Transient rises in PSA after RT may be due to late damage to healthy prostatic tissue, evidence suggests.
Transient rises in PSA after RT may be due to late damage to healthy prostatic tissue, evidence suggests.

Transient elevations in PSA values after prostate cancer radiotherapy—known as PSA bounce—may be the result of late damage to healthy prostatic tissue, researchers reported at the Canadian Urological Association annual meeting in St.
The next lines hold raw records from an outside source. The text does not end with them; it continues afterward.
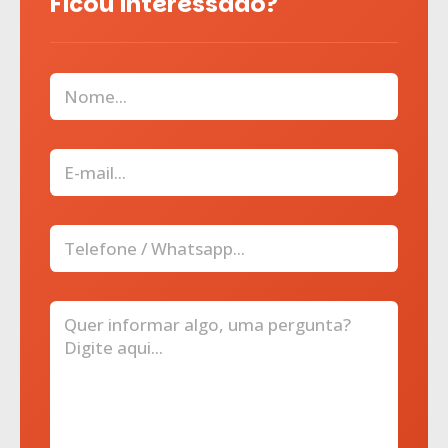
Ficou interessado?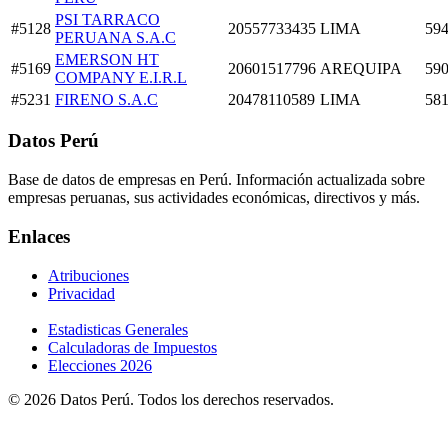
PSI TARRACO
#5128
20557733435
LIMA
594
PERUANA S.A.C
EMERSON HT
#5169
20601517796
AREQUIPA
590
COMPANY E.I.R.L
#5231
FIRENO S.A.C
20478110589
LIMA
581
Datos Perú
Base de datos de empresas en Perú. Información actualizada sobre
empresas peruanas, sus actividades económicas, directivos y más.
Enlaces
Atribuciones
Privacidad
Estadisticas Generales
Calculadoras de Impuestos
Elecciones 2026
© 2026 Datos Perú. Todos los derechos reservados.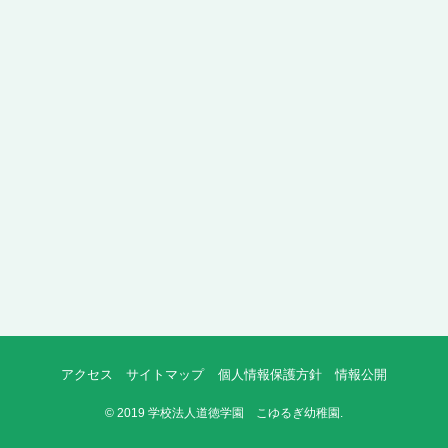
アクセス
サイトマップ
個人情報保護方針
情報公開
©
2019 学校法人道徳学園 こゆるぎ幼稚園.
John's, Newfoundland.

Their hypothesis is supported by study findings showing that clinical factors indicative of a lower tumor burden predict PSA bounce, they concluded.

Daniel Taussky, MD, and colleagues at Centre hospitalier de l'Université de Montréal studied 362 patients who received radiotherapy for low-risk PCa and who had a minimum follow-up of 36 months. Of the 362 patients, 58 received standard external beam radiotherapy (EBRT), 74 received hypofractionated EBRT, and 230 received brachytherapy. The researchers defined PSA bounce as a PSA rise of 0.2 ng/mL or greater with subsequent return to baseline within the first 3 years of treatment.

Results showed that 28.5% of the subjects experienced PSA bounce, with no significant difference in PSA bounce rate among the treatment groups. Fewer positive biopsy cores and lower Cancer of the Prostate Risk Assessment (CAPRA) scores were associated with a greater likelihood of PSA bounce. These factors also predicted a shorter time to PSA bounce.